▸ **What to work on**: Every line below from the one containing "26: (1045, 112)" to the final line must be reproduced exactly, and no other line may appear in the answer.
*** Opening of Source data ***
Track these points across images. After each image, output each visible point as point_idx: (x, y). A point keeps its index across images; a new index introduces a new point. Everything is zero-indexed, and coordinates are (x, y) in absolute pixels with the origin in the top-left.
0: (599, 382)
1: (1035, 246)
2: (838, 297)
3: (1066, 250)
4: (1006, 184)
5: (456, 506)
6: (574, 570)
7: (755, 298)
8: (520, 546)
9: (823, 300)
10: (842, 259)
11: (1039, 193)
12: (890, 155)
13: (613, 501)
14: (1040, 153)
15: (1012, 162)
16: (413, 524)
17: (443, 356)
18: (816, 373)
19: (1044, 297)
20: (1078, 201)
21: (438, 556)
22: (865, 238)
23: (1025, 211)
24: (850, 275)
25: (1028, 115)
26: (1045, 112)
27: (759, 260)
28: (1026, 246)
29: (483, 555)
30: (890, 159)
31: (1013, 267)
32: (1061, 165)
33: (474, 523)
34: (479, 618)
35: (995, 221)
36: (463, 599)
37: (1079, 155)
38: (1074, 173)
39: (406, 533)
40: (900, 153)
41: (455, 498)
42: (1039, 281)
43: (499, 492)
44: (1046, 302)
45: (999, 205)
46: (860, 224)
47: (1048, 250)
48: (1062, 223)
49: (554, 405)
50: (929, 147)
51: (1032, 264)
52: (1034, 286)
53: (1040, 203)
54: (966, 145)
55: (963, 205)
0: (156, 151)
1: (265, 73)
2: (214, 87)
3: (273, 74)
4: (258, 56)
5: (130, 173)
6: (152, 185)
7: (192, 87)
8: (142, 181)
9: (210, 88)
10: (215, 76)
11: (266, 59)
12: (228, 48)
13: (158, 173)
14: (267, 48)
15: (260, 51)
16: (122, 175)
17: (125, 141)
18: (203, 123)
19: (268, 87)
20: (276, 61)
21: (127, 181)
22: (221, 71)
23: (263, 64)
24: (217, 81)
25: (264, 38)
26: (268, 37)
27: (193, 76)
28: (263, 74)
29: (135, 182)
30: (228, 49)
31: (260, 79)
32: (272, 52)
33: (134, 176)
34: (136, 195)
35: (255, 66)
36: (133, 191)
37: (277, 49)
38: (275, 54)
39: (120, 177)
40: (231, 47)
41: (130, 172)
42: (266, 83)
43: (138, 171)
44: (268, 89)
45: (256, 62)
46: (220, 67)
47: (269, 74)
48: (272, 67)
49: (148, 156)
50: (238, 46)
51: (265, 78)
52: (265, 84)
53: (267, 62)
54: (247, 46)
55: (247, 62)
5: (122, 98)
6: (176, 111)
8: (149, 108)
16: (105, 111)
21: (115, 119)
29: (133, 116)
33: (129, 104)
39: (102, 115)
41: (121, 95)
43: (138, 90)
*** Close of Source data ***
▸ **Answer for this exercise**:
26: (1045, 112)
27: (759, 260)
28: (1026, 246)
29: (483, 555)
30: (890, 159)
31: (1013, 267)
32: (1061, 165)
33: (474, 523)
34: (479, 618)
35: (995, 221)
36: (463, 599)
37: (1079, 155)
38: (1074, 173)
39: (406, 533)
40: (900, 153)
41: (455, 498)
42: (1039, 281)
43: (499, 492)
44: (1046, 302)
45: (999, 205)
46: (860, 224)
47: (1048, 250)
48: (1062, 223)
49: (554, 405)
50: (929, 147)
51: (1032, 264)
52: (1034, 286)
53: (1040, 203)
54: (966, 145)
55: (963, 205)
0: (156, 151)
1: (265, 73)
2: (214, 87)
3: (273, 74)
4: (258, 56)
5: (130, 173)
6: (152, 185)
7: (192, 87)
8: (142, 181)
9: (210, 88)
10: (215, 76)
11: (266, 59)
12: (228, 48)
13: (158, 173)
14: (267, 48)
15: (260, 51)
16: (122, 175)
17: (125, 141)
18: (203, 123)
19: (268, 87)
20: (276, 61)
21: (127, 181)
22: (221, 71)
23: (263, 64)
24: (217, 81)
25: (264, 38)
26: (268, 37)
27: (193, 76)
28: (263, 74)
29: (135, 182)
30: (228, 49)
31: (260, 79)
32: (272, 52)
33: (134, 176)
34: (136, 195)
35: (255, 66)
36: (133, 191)
37: (277, 49)
38: (275, 54)
39: (120, 177)
40: (231, 47)
41: (130, 172)
42: (266, 83)
43: (138, 171)
44: (268, 89)
45: (256, 62)
46: (220, 67)
47: (269, 74)
48: (272, 67)
49: (148, 156)
50: (238, 46)
51: (265, 78)
52: (265, 84)
53: (267, 62)
54: (247, 46)
55: (247, 62)
5: (122, 98)
6: (176, 111)
8: (149, 108)
16: (105, 111)
21: (115, 119)
29: (133, 116)
33: (129, 104)
39: (102, 115)
41: (121, 95)
43: (138, 90)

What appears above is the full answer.